A título de exemplo, no Município da Matola, província de Maputo, os transportadores aproveitaram a instabilidade que se instalou no país para formalizar o encurtamento de rotas e institucionalizar as famosas ligações.

O comportamento dos transportadores afecta, sobremaneira, os utentes que, sem nenhuma alternativa, são obrigados a pagar duas vezes mais a tarifa que foi aprovada pelo Governo e pela Federação Moçambicana dos Transportadores (FEMATRO).

Hermenegilda Macamo, residente do bairro Ndlavela, gastava mensalmente perto de 1500 meticais para custear sa despesas de transporte para se fazer o seu posto do trabalho, mas nos dias que correm gasta o dobro do valor, uma vez que os transportadores encurtam as rotas ao seu belo prazer.

“As manifestações visavam melhorar as nossas vidas, mas não foi o que aconteceu. Estamos a sofrer. Antes, quem conseguia madrugar apanhava o transporte sem sobressaltos. Agora tudo mudou. Independentemente da hora, agora uma viagem para Baixa ou Museu custa 35 meticais. Até Outubro do ano passado gastava mensalmente 1500 meticais, mas agora gasto o dobro desse valor. Assim, as contas não batem para fazer rancho e ainda pagar escola dos meus filhos”, declarou Hermenegilda Macamo, para depois contar que nos dias de chuva o cenário piora.

“Quando chove, os chapeiros mudam a tarifa. No lugar dos 35 meticais cobram 50 meticais. Não temos onde reclamar e, por isso, aceitamos este tipo de situações porque dependemos do transporte público de passageiro para nos fazermos aos nossos postos de trabalho. Pedimos a quem é de Direito para colocar ordem no sector dos transportes ao nível do município da Matola porque estamos a sofrer”, desabafou.

Polícias e fiscalizadores já não se fazem às terminais e o povo já clama por eles

Por seu turno, Raul Muianga lamentou a anarquia que se instalou no sector dos transportes ao nível do município da Matola e aponta o dedo às cooperativas dos transportes e a edilidade pelo deixa-andar que actualmente caracteriza o sector.

“O grosso dos carros que operam na Matola são de pessoas que fazem parte da cooperativa dos transportes.

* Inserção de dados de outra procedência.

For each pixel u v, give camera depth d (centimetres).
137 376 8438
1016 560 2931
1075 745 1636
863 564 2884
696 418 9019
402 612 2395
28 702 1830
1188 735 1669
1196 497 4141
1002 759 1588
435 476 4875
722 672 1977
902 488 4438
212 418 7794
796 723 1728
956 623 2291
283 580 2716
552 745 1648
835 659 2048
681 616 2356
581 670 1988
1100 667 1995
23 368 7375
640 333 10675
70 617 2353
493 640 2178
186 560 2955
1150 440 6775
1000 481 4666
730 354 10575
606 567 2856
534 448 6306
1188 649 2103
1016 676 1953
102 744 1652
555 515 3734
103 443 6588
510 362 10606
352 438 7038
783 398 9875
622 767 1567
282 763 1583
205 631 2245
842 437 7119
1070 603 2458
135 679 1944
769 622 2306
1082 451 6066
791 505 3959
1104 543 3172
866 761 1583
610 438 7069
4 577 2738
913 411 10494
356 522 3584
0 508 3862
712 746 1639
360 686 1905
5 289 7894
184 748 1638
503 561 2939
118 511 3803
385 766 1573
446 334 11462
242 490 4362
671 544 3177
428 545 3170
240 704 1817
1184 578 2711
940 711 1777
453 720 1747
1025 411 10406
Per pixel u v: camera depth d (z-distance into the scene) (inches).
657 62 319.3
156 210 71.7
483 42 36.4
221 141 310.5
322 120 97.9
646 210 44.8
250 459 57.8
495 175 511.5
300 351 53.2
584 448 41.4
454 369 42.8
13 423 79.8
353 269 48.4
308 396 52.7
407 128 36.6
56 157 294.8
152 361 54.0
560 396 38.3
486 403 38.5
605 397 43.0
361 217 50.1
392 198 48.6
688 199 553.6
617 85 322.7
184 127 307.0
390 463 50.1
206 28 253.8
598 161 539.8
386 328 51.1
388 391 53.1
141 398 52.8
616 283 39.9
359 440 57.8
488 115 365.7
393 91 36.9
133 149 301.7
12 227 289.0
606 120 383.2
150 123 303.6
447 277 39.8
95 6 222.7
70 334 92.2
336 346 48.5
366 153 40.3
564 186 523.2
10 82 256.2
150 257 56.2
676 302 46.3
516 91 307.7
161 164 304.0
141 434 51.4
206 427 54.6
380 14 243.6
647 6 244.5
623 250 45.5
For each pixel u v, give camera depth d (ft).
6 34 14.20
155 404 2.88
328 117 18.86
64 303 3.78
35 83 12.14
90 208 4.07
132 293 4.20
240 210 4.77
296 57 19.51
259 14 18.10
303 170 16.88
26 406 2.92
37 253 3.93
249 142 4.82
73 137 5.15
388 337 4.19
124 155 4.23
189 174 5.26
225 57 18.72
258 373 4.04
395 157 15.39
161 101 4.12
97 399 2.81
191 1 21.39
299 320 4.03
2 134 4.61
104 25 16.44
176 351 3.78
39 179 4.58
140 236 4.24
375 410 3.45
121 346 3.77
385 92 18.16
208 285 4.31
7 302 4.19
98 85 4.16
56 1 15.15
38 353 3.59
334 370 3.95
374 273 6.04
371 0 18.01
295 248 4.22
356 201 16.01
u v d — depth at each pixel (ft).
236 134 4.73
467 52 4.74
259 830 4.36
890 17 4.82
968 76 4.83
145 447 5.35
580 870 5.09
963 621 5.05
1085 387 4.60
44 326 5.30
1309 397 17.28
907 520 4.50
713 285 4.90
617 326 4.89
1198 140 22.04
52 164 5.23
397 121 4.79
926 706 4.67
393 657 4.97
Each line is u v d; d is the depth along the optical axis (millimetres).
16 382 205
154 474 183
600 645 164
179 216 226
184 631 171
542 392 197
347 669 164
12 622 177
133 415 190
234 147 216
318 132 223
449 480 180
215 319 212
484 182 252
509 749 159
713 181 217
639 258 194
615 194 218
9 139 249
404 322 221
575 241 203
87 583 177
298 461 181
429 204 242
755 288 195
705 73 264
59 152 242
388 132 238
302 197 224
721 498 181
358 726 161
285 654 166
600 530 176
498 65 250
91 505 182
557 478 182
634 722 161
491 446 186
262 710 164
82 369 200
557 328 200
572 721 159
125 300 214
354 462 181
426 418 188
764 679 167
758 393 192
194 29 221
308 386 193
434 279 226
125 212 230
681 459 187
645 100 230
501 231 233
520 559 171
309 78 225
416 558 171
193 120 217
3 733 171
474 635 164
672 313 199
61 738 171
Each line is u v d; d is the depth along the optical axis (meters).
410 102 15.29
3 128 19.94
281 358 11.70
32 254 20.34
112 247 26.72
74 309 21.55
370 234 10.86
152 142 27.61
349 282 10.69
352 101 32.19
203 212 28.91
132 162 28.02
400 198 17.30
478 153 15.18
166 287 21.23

Eles têm conhecimento do que está a acontecer, mas preferem ver o povo a sofrer para encher o seu próprio bolso. O Município também não fica atrás porque está a deixar os chapeiros a marginalzarem o povo todos os dias. É vergonhoso o que está a acontecer. Desde Outubro que dançamos a música dos transportadores”.

Antes das eleições, realizadas em Outubro do ano passado, nas primeiras horas do dia era comum ver agentes da polícia municipal e fiscalizadores das cooperativas dos transportes em algumas terminais. No entanto, actualmente, estas duas figuras que conseguiam colocar os chapeiros “em sentido” sumiram dos radares, muito por conta da insegurança que se tornou para qualquer autoridade circular e trabalhar num contexto em que a Lei foi substituída pelo poder das ruas.

Aida Fabião não tem dúvidas de que se os agentes da Polícia Municipal e fiscais indicados pelas cooperativas estivessem a trabalhar a situação seria diferente. No entanto, reconhece que os polícias já não se fazem à rua para não serem “welados”, uma expressão emprestada do linguajar informal das ruas que traduzido para o português significar “cair sobre eles”.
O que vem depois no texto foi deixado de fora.